Abstract:
Mixed Matrix Membranes (MMMs) have received worldwide attention during the last decades. This is due to the fact that the resulting materials can combine the good processability and low cost of polymer membranes with the diverse functionality, high performance and thermal properties of the inorganic fillers. This work explores the fabrication and application of MMMs. Various fillers and polymers have been combined in this work depending on the desired application. We focused on the design and fabrication of nanofillers to impart target functionality to the membrane for water treatment, protective coating and gas separation.
This thesis is divided into three sections according to the application including: Water Treatment: This part is divided into three chapters (2, 3 and 4), two related to the membrane distillation (MD) (chapter 2 and 3) and one related to the oil spill (chapter 4). Three different nanofillers have been used: Periodic mesoporous organosilica (PMO), graphene and carbon nanotube (CNT). Those nanofillers were homogeneously incorporated into polyetherimide (PEI) electrospun nanofiber membranes. The doped nanoparticle not only improved the mechanical properties and thermal stability of the pristine fiber but also enhanced the MD and oil spill performance due to the functionality of those nanofillers. In these chapters, the antibacterial effect of graphene and the use the highly porous organosilica nanoparticles, which was further utilized to load the eugenol antimicrobial agent, showed an enhancement of the anti-biofouling properties of the membranes as well.
Protective coating: This part includes two chapters 5 and 6 describing the design and the fabrication of a smart antibacterial and anti-corrosion coating, respectively.

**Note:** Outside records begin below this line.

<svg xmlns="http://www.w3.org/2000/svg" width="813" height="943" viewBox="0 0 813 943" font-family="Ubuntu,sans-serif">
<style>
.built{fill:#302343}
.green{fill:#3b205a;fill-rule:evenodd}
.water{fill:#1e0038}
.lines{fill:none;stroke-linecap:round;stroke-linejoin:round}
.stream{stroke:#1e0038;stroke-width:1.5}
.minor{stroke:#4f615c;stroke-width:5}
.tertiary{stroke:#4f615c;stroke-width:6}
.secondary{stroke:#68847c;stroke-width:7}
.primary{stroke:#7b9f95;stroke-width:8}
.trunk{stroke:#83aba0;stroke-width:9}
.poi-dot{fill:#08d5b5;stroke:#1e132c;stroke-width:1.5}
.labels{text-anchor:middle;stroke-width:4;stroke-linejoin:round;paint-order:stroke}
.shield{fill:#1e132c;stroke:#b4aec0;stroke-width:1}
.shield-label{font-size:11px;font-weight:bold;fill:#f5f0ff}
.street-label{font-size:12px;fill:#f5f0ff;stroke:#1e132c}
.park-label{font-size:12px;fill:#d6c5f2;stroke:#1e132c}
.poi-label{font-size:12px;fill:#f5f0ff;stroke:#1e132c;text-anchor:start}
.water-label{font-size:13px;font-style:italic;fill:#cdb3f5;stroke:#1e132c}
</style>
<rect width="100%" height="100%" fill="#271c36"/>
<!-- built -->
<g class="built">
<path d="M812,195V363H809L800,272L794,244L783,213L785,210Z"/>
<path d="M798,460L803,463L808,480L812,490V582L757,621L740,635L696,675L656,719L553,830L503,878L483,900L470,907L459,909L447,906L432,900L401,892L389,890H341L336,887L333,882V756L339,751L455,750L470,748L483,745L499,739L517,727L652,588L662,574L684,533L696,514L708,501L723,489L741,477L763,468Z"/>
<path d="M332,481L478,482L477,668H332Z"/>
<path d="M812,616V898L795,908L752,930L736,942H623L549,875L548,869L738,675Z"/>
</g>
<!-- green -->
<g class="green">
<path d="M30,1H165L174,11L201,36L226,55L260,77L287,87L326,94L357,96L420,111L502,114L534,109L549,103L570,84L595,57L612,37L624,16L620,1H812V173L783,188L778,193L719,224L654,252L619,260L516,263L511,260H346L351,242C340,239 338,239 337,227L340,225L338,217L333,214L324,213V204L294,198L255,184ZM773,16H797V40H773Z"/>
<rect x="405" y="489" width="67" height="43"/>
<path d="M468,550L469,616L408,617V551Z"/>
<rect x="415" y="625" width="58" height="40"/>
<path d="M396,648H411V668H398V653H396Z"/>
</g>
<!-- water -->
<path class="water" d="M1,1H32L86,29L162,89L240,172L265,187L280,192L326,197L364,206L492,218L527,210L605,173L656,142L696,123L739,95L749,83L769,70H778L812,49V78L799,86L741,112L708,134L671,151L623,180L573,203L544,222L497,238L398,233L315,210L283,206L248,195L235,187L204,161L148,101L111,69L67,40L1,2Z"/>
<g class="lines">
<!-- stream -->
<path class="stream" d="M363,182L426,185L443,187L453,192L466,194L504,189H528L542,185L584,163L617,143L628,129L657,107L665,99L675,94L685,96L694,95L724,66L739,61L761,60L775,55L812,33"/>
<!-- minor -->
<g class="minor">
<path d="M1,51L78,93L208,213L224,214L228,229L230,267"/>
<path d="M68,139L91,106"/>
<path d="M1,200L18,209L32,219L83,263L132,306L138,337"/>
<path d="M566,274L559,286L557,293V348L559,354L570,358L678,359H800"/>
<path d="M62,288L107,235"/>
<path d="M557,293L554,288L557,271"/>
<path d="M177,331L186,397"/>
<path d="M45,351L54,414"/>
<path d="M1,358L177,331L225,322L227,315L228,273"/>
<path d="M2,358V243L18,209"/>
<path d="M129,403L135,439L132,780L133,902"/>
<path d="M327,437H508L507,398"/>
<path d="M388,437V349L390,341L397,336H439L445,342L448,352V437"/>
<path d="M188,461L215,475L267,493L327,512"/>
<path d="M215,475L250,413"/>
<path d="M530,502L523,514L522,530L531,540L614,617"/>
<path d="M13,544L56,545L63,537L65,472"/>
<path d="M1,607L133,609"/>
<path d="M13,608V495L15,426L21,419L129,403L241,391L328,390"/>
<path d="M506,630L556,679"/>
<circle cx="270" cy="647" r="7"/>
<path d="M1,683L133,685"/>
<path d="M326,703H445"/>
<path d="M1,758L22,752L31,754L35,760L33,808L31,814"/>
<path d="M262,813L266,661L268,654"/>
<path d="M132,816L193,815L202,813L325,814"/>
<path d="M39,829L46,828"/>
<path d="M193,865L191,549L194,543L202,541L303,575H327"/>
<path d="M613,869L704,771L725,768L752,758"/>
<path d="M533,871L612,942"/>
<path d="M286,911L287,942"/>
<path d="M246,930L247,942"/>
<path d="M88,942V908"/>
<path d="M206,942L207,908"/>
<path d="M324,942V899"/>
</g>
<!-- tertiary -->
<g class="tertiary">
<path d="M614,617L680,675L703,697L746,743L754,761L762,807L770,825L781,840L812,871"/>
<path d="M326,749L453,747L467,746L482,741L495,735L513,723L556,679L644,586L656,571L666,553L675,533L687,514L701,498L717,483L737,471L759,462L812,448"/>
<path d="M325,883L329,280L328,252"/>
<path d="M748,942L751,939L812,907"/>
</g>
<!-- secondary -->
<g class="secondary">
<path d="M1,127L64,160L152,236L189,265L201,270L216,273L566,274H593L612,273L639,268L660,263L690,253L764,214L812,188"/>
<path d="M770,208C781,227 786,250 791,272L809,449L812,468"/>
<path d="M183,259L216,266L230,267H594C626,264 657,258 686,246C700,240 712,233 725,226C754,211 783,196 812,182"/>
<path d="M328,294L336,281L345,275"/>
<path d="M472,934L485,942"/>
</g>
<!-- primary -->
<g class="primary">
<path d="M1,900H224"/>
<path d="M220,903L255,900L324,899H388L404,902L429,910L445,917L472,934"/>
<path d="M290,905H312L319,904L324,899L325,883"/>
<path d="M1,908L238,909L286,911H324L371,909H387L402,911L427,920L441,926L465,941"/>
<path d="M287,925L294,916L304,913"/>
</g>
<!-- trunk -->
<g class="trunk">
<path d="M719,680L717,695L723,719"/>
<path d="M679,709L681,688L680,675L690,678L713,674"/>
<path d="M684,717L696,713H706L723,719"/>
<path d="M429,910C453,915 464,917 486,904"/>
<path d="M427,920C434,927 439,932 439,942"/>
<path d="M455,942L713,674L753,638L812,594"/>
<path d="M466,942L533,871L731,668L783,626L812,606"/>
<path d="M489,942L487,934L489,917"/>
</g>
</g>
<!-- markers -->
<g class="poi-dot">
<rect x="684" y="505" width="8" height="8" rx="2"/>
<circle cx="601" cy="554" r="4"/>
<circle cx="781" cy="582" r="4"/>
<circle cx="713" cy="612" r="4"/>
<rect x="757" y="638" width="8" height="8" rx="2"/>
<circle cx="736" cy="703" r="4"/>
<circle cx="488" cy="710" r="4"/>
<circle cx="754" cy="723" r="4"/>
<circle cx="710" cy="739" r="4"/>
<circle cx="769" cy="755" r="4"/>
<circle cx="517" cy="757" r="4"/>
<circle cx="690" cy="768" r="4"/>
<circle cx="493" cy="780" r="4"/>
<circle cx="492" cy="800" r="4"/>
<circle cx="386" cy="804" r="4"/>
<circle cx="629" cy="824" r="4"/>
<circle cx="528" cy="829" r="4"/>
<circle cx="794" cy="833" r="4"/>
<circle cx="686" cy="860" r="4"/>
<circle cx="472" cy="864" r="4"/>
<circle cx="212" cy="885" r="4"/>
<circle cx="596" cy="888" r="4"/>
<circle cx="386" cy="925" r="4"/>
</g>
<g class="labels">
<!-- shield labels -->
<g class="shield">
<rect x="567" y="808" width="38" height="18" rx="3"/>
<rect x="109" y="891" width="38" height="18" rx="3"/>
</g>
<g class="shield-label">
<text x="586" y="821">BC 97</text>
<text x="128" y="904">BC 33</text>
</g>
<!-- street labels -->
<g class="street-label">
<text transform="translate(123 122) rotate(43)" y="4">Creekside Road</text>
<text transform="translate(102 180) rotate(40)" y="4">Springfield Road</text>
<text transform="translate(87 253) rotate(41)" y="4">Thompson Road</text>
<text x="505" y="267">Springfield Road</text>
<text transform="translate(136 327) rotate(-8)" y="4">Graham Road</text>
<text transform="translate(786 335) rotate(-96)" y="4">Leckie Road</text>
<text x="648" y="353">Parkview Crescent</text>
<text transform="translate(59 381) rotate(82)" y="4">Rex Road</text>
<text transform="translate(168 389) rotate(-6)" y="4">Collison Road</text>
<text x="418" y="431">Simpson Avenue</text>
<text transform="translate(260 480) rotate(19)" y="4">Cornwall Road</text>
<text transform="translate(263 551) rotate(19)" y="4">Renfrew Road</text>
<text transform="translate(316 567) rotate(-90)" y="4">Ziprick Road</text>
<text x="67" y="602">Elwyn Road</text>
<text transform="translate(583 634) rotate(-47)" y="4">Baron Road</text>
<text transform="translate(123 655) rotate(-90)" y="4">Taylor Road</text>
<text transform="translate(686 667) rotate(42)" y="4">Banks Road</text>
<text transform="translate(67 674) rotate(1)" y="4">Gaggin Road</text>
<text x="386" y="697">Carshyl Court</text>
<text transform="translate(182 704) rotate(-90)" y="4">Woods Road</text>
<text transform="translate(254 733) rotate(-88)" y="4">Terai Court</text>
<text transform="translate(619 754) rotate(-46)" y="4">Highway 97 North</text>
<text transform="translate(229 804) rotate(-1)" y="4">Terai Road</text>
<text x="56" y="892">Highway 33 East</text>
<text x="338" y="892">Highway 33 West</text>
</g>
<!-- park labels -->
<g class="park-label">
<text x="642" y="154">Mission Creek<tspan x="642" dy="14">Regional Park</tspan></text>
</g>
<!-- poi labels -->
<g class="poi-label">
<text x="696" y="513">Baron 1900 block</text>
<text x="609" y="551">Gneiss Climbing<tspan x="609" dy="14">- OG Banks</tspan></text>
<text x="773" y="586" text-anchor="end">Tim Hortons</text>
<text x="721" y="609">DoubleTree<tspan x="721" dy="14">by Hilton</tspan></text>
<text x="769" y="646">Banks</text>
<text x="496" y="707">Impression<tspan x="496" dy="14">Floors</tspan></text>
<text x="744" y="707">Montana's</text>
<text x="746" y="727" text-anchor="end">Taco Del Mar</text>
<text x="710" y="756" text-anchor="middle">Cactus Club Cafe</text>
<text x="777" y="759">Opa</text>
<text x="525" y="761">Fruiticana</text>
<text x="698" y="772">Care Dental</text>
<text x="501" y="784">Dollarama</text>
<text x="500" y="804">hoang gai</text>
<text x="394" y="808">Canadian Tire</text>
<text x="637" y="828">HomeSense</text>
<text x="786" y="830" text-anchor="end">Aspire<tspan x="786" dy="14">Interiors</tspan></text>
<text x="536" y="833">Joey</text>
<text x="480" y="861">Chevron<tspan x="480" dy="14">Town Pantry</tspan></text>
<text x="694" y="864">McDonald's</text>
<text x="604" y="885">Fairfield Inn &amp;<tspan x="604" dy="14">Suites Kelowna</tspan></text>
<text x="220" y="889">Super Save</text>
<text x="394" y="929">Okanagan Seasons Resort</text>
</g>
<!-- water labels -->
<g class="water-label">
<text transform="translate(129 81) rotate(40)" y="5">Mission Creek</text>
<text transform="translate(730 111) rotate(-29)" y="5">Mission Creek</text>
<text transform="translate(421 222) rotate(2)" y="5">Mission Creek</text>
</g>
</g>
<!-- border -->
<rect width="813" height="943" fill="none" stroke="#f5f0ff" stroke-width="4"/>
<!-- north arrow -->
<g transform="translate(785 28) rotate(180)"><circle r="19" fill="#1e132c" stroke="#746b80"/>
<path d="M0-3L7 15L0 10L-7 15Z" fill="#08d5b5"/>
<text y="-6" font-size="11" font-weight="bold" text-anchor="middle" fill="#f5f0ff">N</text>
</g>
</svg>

In the first project, we fabricated colloidal lysozyme-templated gold nanoclusters gating antimicrobial-loaded silica nanoparticles (MSN-AuNCs@lys) as nano-fillers in poly(ethylene oxide)/poly(butylene terephthalate) (PEO–PBT) amphiphilic polymer matrix. MSN-AuNCs@lys dispersed homogeneously within the polymer matrix with no phase separation and zero NPs leaching. The system was coated on a common radiographic dental imaging device (PSP plate) that is prone to oral bacteria contamination. This mixed-matrix coating can successfully sense and inhibit bacterial contamination via a controlled release mechanism that is only triggered by bacteria. Interestingly, the quality of the images obtained with these coated surfaces is the same as uncoated surfaces and thus the safe application of such smart coatings can be expanded to include other medical devices without compromising their utility.
In the second project, the coaxial electrospinning approach has been applied to fabricate smart core-shell nanofiber for controlled release of anti-corrosion material. Acetal-dextran was used as a pH controlled shell of the fibers and polyvinyl alcohol (PVA) as a hydrophilic core. Caffeine, as an anti-corrosion inhibitor was encapsulated in the fiber core to test its potential application as an anticorrosion coating. The almost negligible release was noticed at neutral pH. In acidic pH due to corrosion, the fibers quickly respond by releasing caffeine cargo.
Gas separation: We describe the synthesis and application of novel ethylene-diamine-based PMO. The gas adsorption properties of these materials were investigated for CO2, CH4 and N2 gases at different temperatures. PMO nanoparticles exhibited excellent CO2 uptake and selectivity. The novel PMO nanoparticles were homogeneously incorporated into polydimethylsiloxane to fabricate a MMMs hin layer on a porous polyacrylonitrile support. Our results prove that our PMOs can be used as nanofillers to enhance the CO2 selectivity of the PDMS polymer.